All components must follow a predefined design spec. Without a design spec, development can not occur. If you are interested in a component not in our backlog, please reach out.

Core Tenets

When developing a component, use these core tenets for component design:

  1. They should be controlled by their API or left uncontrolled.
  2. If a component has multiple DOM nodes such as an Accordion's trigger and it's display, it should be split into multiple components. Such as AccordionTrigger and AccordionDisplay and use a provider component to manage the state across the two (AccordionRoot).
  3. We should avoid using any DOM APIs that are not supported by evergreen browsers.
  4. We should should allow modification of styles via the css prop using our tokens (component (locally scoped and global) and theme).
  5. We should use our theme tokens to style our components.

Ready to Code

  1. Review the components of our roadmap. The components are listed in the order of priority. Find a component that is not already assigned to a contributor(s). The components already have design & code specs along with a JIRA ticket. Please review them with your team before you start.If you are not sure, please ask a question on our community Slack channel.

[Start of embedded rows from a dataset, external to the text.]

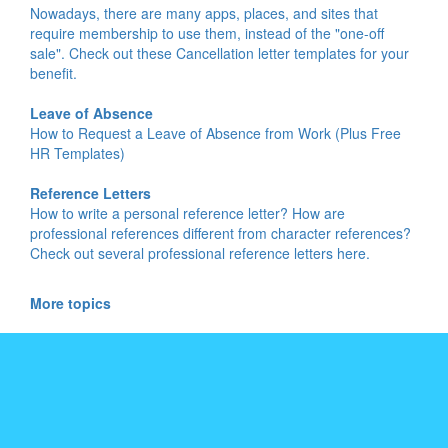
Nowadays, there are many apps, places, and sites that
require membership to use them, instead of the "one-off
sale". Check out these Cancellation letter templates for your
benefit.
Leave of Absence
How to Request a Leave of Absence from Work (Plus Free
HR Templates)
Reference Letters
How to write a personal reference letter? How are
professional references different from character references?
Check out several professional reference letters here.
More topics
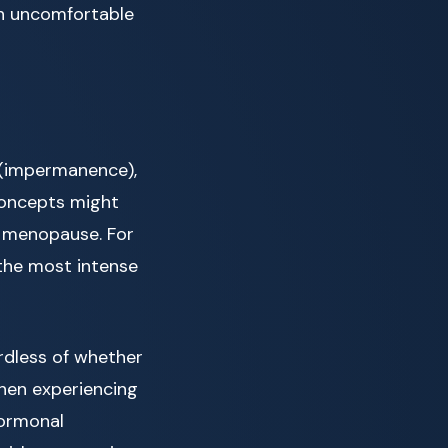
th uncomfortable
(impermanence),
concepts might
g menopause. For
the most intense
rdless of whether
when experiencing
hormonal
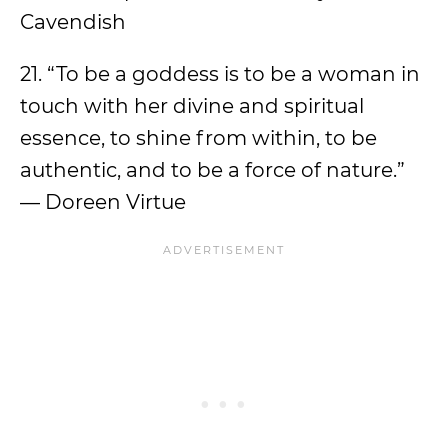
Cavendish
21. “To be a goddess is to be a woman in
touch with her divine and spiritual
essence, to shine from within, to be
authentic, and to be a force of nature.”
— Doreen Virtue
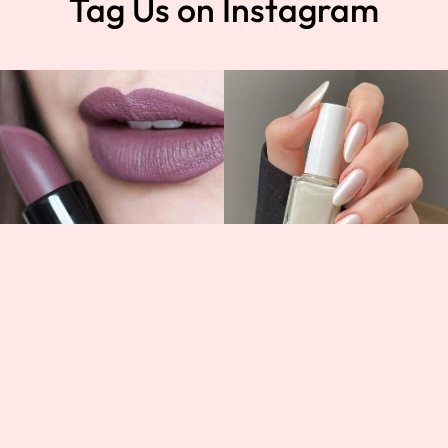
Tag Us on Instagram
t
Help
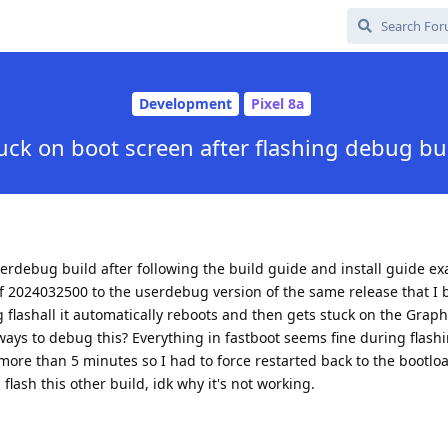
Development
Pixel 8a
uck on boot screen after flashing debug bu
erdebug build after following the build guide and install guide exa
f 2024032500 to the userdebug version of the same release that I b
g flashall it automatically reboots and then gets stuck on the Gra
 ways to debug this? Everything in fastboot seems fine during flash
 more than 5 minutes so I had to force restarted back to the bootl
a flash this other build, idk why it's not working.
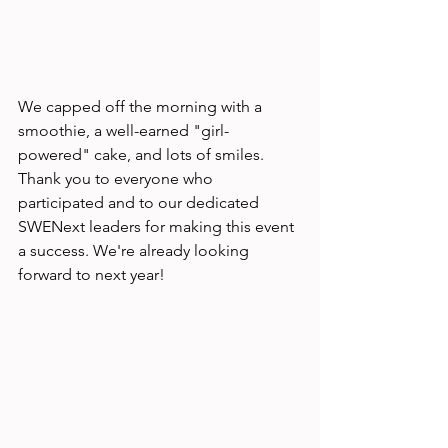
We capped off the morning with a 
smoothie, a well-earned "girl-
powered" cake, and lots of smiles. 
Thank you to everyone who 
participated and to our dedicated 
SWENext leaders for making this event 
a success. We're already looking 
forward to next year!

  2. Now that you have reviewed the specs and the JIRA ticket, please reach out to the Core team on our Slack channel. We're review the specs and the JIRA ticket and will assign the ticket to you.

  3. You are now ready to start contributing. Review the component design resource post for how we design components. Now that you have reviewed our component design architecture, open the codebase up and review the contributing guidelines. We have a way to stub out a new component using some boilerplate code (npm run new-component <component-name>).

  4. Once you're in a good spot for rubber duck session, reach out to a team mate. We want you to get the most out of the UI kit. This is a great opportunity to learn and grow from others who might not be familiar with the UI kit. This is not a place for a formal code review. This is a safe space for you to receive feedback and ask questions.

  5. Once you're happy with your work, please submit a pull request to the UI kit repo. Please include a link to your JIRA ticket. The core team and contributors will be notified and will review your pull request.

  6. Once your pull request is approved, we will begin the documentation process with you. As a contributor, you will be responsible for the documentation process. Please review the component documentation for how we document components.

  7. Now the component has been documented. The component is ready to be shipped. Please review the releases resource for how we release components. We will be releasing new components on a monthly basis.

  8. Our new component is live to the world! You are expected to commit to two weeks of support and triage. Please review the support process here.